§ Work to complete
Decide whether each statement agrees with the text on A/B testing, answering yes or no and quoting the deciding words of the text: (a) Version A is usually the proposed change to the product. (b) A/B testing works only on designs that are fully implemented. (c) A true A/B test examines several variables at once.

§ Document extract
________________________
Your team has narrowed down the design of your product to two options. They seem like equally good options. You know you must pick one, but both have their pros and cons. What do you do?
You do some A/B testing.
A/B testing is extremely simple. You show users either version A, which is usually the current product or a control of some kind, or version B, which is the proposed change of your product, at random and then let them give feedback on it. This is great for settling which design is more popular with users since “it measures the actual behavior of your customers under real-world conditions. You can confidently conclude that if version B sells more than version A, then version B is the design you should show all users in the future.” Plus, it’s as cheap and simple as implementing code on your website to show both designs at random to different users (Nielsen).
However, this simplicity comes with a price. “In a true A/B test, only one variable is tested at a time. While the definition of an A/B test has evolved since then to commonly incorporate the testing of 2–4 variables, it’s still a small-scale test,” (Patel). Also, A/B testing can only be used on designs that have been completely implemented, so it is limited in how many ideas you can test at a time.
Nielsen, Jakob. “Putting A/B Testing in Its Place.” Nielsen Norman Group, 15 Aug. 2005, www.nngroup.com/articles/putting-ab-testing-in-its-place/.
Patel, Kristen. “A/B Testing Isn't Dead-It's Limited-and Here's Why.” SmartBug Media, 18 Apr. 2018, www.smartbugmedia.com/blog/a/b-testing-isnt-dead-its-limited-and-heres-why.
________________________
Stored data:
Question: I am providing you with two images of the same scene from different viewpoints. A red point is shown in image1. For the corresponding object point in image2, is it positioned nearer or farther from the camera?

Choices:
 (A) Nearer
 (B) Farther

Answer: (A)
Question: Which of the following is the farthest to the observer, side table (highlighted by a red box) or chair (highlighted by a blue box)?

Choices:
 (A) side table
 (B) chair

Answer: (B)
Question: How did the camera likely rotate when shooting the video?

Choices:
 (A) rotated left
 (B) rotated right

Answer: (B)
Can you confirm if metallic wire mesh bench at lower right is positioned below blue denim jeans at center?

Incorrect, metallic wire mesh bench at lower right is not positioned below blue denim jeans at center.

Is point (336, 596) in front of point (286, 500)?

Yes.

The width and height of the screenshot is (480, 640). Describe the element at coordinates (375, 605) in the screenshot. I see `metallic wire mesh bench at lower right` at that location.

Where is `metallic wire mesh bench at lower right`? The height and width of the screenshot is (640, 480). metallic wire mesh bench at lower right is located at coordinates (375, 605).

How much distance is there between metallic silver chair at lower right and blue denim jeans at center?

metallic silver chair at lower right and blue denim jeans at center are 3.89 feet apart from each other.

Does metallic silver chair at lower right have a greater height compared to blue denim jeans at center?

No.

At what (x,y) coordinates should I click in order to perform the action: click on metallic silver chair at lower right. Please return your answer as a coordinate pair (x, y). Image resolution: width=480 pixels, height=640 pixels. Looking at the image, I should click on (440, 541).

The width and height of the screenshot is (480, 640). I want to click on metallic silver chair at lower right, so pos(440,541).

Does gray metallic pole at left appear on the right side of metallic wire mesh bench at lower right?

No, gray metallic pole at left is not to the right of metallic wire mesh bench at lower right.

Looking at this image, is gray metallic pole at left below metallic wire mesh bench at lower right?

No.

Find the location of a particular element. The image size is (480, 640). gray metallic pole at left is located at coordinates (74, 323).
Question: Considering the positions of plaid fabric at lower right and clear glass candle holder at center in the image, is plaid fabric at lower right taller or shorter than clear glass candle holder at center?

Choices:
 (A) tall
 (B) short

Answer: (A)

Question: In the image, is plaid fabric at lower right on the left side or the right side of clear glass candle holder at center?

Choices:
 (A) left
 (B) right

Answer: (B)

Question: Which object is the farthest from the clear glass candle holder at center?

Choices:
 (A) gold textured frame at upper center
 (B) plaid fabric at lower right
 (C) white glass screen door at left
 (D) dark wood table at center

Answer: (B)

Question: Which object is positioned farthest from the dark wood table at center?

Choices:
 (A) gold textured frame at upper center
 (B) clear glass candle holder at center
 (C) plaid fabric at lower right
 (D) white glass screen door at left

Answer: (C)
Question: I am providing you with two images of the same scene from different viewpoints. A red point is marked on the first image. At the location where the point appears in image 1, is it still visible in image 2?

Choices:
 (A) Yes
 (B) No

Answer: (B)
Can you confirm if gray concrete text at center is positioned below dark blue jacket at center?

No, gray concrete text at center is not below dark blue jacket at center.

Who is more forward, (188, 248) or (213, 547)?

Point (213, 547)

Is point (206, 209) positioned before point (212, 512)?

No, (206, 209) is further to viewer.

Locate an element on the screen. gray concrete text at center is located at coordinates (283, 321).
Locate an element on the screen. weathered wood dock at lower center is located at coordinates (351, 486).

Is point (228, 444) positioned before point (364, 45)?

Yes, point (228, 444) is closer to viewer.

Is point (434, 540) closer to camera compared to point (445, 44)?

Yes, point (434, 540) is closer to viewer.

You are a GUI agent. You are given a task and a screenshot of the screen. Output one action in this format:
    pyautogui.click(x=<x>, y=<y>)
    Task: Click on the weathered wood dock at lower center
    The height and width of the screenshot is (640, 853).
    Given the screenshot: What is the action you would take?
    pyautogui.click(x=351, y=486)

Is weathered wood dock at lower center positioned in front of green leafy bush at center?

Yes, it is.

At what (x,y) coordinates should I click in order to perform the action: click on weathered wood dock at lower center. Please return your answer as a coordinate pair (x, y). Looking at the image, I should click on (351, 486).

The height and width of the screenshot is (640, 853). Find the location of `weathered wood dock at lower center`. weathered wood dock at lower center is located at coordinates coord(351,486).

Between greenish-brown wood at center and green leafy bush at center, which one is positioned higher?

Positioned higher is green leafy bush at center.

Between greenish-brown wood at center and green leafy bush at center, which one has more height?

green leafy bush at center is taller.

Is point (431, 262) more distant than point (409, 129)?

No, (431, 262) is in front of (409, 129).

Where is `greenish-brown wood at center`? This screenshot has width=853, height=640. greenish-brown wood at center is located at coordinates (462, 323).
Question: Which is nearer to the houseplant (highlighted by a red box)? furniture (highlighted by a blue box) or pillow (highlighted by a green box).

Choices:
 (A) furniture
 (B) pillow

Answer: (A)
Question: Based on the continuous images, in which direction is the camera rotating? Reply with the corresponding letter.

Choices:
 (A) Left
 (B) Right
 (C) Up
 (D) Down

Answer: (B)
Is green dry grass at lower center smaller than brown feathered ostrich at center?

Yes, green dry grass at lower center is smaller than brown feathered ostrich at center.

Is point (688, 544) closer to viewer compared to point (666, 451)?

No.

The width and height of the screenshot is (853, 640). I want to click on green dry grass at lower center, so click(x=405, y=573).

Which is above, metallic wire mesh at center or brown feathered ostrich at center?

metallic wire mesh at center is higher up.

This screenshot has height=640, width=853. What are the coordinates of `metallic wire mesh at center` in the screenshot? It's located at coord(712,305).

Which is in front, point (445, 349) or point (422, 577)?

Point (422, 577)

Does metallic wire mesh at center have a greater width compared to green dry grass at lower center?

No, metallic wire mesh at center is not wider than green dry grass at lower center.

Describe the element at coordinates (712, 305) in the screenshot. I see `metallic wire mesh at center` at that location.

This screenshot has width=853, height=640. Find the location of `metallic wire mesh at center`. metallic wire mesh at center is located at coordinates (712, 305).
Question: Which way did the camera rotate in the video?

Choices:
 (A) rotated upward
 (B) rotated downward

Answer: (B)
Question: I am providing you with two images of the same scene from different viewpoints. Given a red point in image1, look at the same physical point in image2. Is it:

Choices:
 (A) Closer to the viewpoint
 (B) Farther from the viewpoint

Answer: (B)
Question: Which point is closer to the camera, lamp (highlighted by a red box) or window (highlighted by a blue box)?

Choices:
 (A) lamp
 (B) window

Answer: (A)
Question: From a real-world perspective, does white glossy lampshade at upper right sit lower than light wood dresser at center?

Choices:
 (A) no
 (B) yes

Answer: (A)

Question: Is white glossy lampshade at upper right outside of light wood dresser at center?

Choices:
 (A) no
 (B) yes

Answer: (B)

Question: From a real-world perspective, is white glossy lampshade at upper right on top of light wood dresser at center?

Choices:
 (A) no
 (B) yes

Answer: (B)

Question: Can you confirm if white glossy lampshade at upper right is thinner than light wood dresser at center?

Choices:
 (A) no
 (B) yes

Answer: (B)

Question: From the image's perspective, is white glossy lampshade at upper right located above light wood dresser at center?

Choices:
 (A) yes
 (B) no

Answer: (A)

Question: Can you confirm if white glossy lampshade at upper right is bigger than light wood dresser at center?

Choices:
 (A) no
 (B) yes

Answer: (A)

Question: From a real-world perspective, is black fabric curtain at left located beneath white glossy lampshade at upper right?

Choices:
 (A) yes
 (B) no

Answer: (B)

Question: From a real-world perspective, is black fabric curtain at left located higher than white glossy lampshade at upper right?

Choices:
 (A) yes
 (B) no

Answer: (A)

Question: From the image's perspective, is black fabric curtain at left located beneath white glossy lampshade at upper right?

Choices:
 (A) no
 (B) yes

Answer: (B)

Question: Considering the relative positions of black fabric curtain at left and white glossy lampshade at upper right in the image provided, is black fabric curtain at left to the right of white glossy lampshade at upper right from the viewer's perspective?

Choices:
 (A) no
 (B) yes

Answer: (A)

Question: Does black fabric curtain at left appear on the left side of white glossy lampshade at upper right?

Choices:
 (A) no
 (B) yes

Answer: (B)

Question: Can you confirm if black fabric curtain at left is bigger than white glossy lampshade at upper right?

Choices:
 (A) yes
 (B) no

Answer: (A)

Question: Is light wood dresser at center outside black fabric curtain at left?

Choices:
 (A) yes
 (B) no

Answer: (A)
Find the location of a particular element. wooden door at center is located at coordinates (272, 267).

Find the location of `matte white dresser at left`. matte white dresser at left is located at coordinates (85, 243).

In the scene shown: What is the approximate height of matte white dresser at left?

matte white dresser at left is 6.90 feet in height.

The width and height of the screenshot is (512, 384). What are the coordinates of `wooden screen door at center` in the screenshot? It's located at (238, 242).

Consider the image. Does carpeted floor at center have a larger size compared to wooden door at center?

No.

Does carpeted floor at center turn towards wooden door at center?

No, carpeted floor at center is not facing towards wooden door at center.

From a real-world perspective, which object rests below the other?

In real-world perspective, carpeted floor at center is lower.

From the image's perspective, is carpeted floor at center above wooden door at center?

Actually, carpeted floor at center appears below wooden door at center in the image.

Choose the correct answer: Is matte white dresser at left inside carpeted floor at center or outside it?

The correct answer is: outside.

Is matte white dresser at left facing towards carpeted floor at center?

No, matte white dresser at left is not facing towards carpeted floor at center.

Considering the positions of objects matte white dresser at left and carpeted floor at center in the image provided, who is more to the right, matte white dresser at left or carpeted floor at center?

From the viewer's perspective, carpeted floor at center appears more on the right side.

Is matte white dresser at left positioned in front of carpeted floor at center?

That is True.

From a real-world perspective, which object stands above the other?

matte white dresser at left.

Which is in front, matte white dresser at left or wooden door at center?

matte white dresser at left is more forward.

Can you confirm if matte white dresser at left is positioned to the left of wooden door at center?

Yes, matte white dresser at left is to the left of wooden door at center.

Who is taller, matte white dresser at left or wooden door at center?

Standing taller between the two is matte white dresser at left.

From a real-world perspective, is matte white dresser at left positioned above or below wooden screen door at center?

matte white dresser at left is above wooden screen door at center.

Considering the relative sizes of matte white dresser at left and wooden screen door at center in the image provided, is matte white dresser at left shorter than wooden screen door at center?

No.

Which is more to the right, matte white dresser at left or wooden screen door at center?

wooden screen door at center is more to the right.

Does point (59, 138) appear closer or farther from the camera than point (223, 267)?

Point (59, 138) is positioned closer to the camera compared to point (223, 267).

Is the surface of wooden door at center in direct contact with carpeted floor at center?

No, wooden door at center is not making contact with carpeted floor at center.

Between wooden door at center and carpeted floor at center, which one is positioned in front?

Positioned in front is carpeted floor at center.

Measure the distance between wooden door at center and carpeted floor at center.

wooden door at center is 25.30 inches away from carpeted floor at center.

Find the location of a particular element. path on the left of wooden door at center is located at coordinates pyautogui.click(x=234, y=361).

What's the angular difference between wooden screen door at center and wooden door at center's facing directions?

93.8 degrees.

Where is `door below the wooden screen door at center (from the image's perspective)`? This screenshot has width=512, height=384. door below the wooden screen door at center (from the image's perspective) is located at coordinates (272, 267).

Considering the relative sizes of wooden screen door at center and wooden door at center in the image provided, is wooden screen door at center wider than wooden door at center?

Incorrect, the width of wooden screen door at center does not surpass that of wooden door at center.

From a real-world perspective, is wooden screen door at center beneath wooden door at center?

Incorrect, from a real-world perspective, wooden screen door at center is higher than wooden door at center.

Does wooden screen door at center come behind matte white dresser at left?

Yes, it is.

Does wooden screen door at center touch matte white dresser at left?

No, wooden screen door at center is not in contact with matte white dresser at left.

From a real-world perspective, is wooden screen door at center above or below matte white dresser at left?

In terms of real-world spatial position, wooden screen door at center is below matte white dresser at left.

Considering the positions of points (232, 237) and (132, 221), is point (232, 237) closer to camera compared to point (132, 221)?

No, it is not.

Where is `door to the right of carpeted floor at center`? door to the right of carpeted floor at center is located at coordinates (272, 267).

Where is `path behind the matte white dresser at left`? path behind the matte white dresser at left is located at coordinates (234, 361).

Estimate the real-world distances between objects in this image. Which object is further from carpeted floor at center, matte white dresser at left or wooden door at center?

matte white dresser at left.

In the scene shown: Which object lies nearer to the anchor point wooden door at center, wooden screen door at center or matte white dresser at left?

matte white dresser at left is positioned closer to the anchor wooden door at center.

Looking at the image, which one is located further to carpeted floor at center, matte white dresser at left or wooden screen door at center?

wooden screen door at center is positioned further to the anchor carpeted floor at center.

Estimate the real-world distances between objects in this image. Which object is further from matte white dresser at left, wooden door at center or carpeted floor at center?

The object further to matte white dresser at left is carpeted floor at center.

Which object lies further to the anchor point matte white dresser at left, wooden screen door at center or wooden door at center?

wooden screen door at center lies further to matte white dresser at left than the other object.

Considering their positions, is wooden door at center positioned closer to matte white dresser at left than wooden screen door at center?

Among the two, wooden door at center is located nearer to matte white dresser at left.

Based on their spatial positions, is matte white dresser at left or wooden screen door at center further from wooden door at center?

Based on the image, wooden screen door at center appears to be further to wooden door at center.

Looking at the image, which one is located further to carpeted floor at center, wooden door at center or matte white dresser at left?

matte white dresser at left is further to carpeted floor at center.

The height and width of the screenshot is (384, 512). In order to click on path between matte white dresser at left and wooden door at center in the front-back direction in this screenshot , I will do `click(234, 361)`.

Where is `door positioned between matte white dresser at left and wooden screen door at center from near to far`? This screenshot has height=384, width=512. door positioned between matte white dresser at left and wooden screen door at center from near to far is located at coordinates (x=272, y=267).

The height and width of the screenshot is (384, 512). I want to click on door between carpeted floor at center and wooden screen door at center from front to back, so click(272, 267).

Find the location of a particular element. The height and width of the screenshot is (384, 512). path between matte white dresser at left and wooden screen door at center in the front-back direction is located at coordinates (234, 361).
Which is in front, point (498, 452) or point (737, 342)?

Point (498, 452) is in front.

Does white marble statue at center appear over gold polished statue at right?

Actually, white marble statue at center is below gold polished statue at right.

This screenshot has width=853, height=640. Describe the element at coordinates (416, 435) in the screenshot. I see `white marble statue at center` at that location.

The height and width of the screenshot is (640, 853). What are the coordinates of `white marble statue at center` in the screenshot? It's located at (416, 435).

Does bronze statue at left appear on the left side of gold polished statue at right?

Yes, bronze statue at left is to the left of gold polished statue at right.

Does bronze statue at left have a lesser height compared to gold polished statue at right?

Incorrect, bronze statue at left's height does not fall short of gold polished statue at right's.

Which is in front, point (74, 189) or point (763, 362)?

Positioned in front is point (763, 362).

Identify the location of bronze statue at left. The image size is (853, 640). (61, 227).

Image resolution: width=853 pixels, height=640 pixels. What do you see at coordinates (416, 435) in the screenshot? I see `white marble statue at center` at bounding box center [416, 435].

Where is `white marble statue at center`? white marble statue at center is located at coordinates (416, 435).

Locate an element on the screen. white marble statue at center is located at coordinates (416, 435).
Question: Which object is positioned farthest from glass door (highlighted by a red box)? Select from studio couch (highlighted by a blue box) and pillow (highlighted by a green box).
________________________
§ Solution to the problem
(a) No: "version A, which is usually the current product or a control of some kind"
(b) Yes: "A/B testing can only be used on designs that have been completely implemented"
(c) No: "In a true A/B test, only one variable is tested at a time."